Did you know that every time you pay a lawyer a retainer fee, or a lawyer holds money in trust for you, such as when a lawyer does a real estate transaction, that any interest earned on that money–interest that rightfully belongs to you–is siphoned away and “donated” to a charity of the bar association’s choosing? 

The program is referred to by various names–in my state, it’s IOLTA (Interest on Lawyer’s  Trust Accounts).  The state bar associations of about two-thirds of the states have decided, and the US Supreme Court has agreed, that interest earned on lawyer’s trust accounts belongs neither to the lawyer to offset the cost of the account, nor to the lawyer’s clients whose money earned the interest.  Instead it belongs to the Bar. 

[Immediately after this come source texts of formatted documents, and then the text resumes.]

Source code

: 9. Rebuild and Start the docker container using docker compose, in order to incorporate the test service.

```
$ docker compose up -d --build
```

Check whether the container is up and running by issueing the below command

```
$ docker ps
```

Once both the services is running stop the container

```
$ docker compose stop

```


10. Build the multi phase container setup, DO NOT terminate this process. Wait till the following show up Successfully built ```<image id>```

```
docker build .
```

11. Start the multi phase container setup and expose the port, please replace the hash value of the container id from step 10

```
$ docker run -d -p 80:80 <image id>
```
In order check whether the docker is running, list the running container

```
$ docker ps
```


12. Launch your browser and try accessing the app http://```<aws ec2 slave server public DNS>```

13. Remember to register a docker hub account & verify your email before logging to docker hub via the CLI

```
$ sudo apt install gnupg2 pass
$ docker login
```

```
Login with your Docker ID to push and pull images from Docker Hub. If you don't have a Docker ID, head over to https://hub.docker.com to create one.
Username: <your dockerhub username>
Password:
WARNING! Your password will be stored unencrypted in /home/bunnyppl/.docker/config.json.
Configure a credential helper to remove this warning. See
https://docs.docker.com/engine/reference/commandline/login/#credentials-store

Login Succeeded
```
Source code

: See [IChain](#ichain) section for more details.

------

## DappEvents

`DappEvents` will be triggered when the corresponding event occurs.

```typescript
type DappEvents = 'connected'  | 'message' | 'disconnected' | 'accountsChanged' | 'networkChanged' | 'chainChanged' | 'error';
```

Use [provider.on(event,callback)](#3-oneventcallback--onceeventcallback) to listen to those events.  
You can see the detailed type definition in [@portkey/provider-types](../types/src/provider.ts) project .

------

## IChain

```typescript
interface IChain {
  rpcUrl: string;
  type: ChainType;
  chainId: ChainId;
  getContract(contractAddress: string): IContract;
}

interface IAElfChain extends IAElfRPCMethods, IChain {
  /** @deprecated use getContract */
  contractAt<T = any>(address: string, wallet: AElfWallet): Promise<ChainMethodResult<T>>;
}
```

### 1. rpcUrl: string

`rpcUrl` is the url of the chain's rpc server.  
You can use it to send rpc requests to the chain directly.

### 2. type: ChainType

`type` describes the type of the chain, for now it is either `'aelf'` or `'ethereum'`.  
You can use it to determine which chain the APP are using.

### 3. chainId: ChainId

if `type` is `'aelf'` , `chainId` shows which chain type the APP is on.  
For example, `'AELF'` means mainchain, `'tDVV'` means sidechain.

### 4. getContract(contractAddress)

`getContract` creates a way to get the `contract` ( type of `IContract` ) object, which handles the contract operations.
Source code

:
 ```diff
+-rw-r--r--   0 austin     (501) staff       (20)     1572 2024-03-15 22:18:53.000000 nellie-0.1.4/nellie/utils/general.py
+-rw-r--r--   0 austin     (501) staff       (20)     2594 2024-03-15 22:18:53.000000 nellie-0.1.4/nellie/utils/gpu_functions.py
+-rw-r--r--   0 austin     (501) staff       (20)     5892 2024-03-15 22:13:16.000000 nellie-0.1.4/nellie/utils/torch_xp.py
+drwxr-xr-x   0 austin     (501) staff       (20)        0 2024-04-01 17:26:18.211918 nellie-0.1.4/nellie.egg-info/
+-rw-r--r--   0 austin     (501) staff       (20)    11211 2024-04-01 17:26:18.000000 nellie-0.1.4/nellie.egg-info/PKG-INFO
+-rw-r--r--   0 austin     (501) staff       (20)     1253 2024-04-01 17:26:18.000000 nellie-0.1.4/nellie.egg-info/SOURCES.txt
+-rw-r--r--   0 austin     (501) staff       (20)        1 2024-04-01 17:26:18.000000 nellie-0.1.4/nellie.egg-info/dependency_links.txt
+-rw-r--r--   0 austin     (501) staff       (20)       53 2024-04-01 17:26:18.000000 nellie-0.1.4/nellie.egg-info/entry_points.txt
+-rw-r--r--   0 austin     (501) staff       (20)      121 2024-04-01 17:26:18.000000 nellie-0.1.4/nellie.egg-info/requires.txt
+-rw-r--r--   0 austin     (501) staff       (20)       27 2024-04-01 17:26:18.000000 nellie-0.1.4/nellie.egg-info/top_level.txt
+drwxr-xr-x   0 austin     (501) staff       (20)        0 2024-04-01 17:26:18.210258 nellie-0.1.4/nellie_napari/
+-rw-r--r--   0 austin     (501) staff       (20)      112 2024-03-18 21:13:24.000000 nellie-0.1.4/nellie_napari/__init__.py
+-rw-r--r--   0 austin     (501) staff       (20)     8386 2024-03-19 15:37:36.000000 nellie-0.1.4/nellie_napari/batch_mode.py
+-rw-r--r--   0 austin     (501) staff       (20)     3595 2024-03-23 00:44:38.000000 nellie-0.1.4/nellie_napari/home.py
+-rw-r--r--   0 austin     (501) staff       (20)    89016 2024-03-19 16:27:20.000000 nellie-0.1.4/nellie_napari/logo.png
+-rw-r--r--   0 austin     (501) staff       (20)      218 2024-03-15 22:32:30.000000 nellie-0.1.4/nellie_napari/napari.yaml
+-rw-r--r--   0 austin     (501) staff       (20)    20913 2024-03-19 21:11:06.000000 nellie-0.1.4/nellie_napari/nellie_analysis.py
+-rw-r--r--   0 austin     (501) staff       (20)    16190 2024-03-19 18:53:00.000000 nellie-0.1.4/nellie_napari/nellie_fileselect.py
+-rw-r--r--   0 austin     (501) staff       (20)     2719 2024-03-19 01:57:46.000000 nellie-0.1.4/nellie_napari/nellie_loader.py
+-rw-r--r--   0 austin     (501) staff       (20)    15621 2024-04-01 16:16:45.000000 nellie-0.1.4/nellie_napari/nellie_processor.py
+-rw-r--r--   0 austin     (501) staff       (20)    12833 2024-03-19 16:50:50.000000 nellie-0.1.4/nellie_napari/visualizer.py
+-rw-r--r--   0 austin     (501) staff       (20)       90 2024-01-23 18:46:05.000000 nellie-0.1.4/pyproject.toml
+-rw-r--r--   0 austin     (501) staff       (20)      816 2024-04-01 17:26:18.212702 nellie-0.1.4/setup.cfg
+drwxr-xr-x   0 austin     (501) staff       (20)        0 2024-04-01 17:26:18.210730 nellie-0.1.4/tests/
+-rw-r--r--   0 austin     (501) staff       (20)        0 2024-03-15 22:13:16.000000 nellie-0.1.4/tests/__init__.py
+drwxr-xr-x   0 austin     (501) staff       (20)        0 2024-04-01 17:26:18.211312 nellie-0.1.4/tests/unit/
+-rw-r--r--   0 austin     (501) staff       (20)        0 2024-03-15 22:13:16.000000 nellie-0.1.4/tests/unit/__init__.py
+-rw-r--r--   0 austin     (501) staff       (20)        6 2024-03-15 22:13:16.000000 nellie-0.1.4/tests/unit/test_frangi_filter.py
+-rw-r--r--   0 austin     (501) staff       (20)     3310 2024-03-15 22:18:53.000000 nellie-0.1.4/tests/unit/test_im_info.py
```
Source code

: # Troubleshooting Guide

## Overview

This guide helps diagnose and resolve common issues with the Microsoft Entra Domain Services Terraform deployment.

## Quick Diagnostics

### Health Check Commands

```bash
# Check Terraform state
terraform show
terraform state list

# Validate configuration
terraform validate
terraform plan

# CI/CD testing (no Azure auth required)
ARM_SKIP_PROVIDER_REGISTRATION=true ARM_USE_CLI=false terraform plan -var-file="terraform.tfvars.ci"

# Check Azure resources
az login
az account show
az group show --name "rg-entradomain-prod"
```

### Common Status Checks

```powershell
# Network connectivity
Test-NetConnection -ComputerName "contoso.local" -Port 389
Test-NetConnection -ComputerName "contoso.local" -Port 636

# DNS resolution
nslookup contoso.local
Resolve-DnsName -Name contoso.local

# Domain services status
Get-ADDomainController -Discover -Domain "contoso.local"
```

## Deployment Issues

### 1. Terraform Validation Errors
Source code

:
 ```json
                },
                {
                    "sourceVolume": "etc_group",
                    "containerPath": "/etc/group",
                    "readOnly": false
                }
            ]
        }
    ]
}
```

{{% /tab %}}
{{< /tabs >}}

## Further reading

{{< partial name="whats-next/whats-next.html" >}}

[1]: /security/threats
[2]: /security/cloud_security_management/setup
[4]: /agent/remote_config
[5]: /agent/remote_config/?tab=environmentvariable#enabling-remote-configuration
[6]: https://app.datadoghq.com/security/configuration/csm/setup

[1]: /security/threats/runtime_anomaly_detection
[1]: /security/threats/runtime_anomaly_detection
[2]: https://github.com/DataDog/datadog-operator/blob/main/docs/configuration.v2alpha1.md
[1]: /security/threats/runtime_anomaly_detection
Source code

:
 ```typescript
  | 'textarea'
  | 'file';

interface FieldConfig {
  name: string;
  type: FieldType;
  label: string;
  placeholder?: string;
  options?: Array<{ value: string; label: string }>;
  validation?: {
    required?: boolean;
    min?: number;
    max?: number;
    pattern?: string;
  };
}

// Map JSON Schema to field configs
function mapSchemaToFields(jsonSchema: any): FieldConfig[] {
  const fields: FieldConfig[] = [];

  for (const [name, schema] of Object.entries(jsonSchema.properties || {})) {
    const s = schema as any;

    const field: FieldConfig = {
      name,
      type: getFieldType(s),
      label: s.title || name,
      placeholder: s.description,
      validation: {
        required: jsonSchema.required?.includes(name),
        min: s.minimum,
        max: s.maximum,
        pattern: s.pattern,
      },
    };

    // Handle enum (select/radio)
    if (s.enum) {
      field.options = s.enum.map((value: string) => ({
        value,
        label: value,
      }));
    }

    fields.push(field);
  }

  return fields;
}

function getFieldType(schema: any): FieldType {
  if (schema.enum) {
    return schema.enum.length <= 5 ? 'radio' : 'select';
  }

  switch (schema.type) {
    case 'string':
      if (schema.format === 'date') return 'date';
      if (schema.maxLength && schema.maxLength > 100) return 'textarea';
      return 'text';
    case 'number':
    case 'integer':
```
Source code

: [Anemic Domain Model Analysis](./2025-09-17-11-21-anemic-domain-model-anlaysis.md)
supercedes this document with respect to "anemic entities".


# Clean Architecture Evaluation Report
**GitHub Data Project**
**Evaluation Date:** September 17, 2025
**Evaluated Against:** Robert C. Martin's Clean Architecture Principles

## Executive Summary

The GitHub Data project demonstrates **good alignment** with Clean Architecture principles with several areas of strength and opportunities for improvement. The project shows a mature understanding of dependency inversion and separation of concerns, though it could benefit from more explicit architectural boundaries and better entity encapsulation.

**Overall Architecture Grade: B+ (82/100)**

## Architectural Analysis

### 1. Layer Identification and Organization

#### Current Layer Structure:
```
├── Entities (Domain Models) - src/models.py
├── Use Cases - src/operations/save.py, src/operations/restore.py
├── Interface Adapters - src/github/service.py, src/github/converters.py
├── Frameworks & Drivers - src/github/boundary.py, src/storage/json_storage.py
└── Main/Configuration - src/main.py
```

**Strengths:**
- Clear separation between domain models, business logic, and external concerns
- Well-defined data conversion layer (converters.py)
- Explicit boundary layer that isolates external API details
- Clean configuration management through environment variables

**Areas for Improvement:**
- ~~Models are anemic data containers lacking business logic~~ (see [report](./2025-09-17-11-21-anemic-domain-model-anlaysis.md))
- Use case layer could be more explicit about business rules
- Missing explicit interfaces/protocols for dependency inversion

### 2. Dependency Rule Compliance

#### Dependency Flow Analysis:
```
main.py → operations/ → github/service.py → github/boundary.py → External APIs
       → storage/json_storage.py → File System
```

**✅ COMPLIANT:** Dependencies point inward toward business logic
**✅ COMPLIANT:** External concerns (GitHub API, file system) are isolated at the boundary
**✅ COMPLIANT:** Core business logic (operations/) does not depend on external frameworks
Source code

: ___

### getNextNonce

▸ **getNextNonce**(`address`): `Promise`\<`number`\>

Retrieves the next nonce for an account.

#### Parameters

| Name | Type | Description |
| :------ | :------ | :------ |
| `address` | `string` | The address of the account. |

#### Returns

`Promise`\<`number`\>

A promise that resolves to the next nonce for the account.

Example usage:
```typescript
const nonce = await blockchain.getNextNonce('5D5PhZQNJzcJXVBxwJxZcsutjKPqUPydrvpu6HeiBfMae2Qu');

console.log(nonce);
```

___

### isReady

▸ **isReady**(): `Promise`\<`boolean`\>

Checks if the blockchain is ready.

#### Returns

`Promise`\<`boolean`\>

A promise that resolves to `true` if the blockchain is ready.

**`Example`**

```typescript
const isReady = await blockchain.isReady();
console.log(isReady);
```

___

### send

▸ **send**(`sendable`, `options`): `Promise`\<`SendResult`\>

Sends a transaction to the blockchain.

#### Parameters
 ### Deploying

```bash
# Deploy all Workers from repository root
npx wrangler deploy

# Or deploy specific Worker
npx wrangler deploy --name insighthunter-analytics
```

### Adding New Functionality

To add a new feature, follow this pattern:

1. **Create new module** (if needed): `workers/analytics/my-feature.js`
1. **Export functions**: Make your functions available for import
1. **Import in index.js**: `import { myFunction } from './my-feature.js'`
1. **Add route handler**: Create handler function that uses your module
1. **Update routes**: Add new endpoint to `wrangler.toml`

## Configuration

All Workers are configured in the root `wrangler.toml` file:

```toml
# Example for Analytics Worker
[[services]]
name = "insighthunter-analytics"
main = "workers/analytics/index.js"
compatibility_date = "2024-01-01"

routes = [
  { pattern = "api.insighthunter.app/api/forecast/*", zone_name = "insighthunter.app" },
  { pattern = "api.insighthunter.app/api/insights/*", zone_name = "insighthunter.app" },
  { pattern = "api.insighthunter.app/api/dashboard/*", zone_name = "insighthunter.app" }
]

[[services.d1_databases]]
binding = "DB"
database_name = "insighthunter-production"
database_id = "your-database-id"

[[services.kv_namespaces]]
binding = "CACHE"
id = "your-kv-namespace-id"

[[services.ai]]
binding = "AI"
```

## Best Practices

Well, as anyone that has read the “about” page on this blog is aware, until last year, I was a real estate attorney, mainly involved in conducting residential real estate transactions.   During busy months, my “trust” or escrow account would turn over several million dollars.  Until mid-2008, IOLTA was voluntary, requiring only a letter to the Bar explaining that you were “opting out”.  After then, there was no opt-out option; participation in IOLTA was  required.  Until 2008, I had applied any interest earned by my account to offset its fees and charges (mainly wire charges).  This benefited the actual owners of the money that had earned the interest, i.e., the owners of the interest, because it allowed me to charge less for my services since my costs were less.  Which I did.  Never in about 6,000 closings did I ever charge anyone a wire transfer fee (the main expense of the account). 

Many of my competitors were title companies, and as such, were not subject to the supervision of the Bar.  After I was forced to send all the interest earned on money in my account to the Bar (or, actually its charitable foundation), title companies were free to continue to use the interest to offset their costs. 

When I quit practicing law last year due to market conditions and my son’s relapsed leukemia, my trust account soon emptied out, as it should, and consequently there was no IOLTA money to send to the the non-profit designee of the Bar’s largesse.  The foundation did not like this one bit (even though about $40 is the most was ever sent–business had been lately very slow), and sent me a nasty letter effectively accusing me of closing my trust account and opening another one somewhere else without telling them.   They wanted to know where their money was.  This was my reply:

Did it occur to you that perhaps the reason you are no longer receiving interest payments from my trust account is not, as your letter insinuated, because I’m hiding my trust operations from the you and the Bar Association, but instead because I’m not holding anyone else’s money in trust anymore? I know it may seem that income streams from the interest earned on other people’s money held temporarily in my escrow account are a perpetuity to which you are eternally entitled, but that doesn’t work if I don’t work.

I shut down my law office when my son was diagnosed with relapsed leukemia in September of 2009 and was scheduled for his second bone marrow transplant. It took a few months (about January 2010) until I was sure that all outstanding checks had cleared and my fees were conclusively earned, that the account reached its zero balance–as trust accounts are supposed to do. According to my conversations with RBC, the account remains open, but inactive. In fact, I considered closing it several months ago, but they talked me out of it because there were no charges for keeping it open and not using it.

I regret how detrimentally my challenging personal situation has affected the Foundation. I understand that the organization relies on the productive efforts of lawyers like me to build its empire of redirecting money from unwitting clients of lawyers to causes it feels deserve support. Sadly, even were I ever to return (not likely) to the business of residential real estate transactions as I was engaged in before, I would do so as a title company, such that I wouldn’t have the frustration of facilitating the unethical IOLTA funding of an organization such as yours.

There are two reasons to hate IOLTA.  First is that, for a real estate attorney competing with title companies, it impedes, rather than enhances competitiveness.  The Bar apparently doesn’t understand that the purpose of trade guilds since their inception is to protect their member’s livelihoods and enhance their ability to compete.  The second is the slimy way it sneakily converts the earnings of others to its own use without any ethical foundation for doing so.  Just because something is legal hardly means it is necessarily ethical.   Neither does Supreme Court sanction save it.  The Supreme Court sanctioned “separate but equal” in Plessy v Ferguson at the turn of the last century, but that didn’t make the policy ethically defensible.

Like I said, it is doubtful I’ll ever return to residential real estate, or for that matter, practicing law at all.  But if I do return, I’ll leave the law license at home and do so in the more competitive stance of a title company.  The satisfaction of denying the money to the IOLTA whores might alone suffice to make it worthwhile.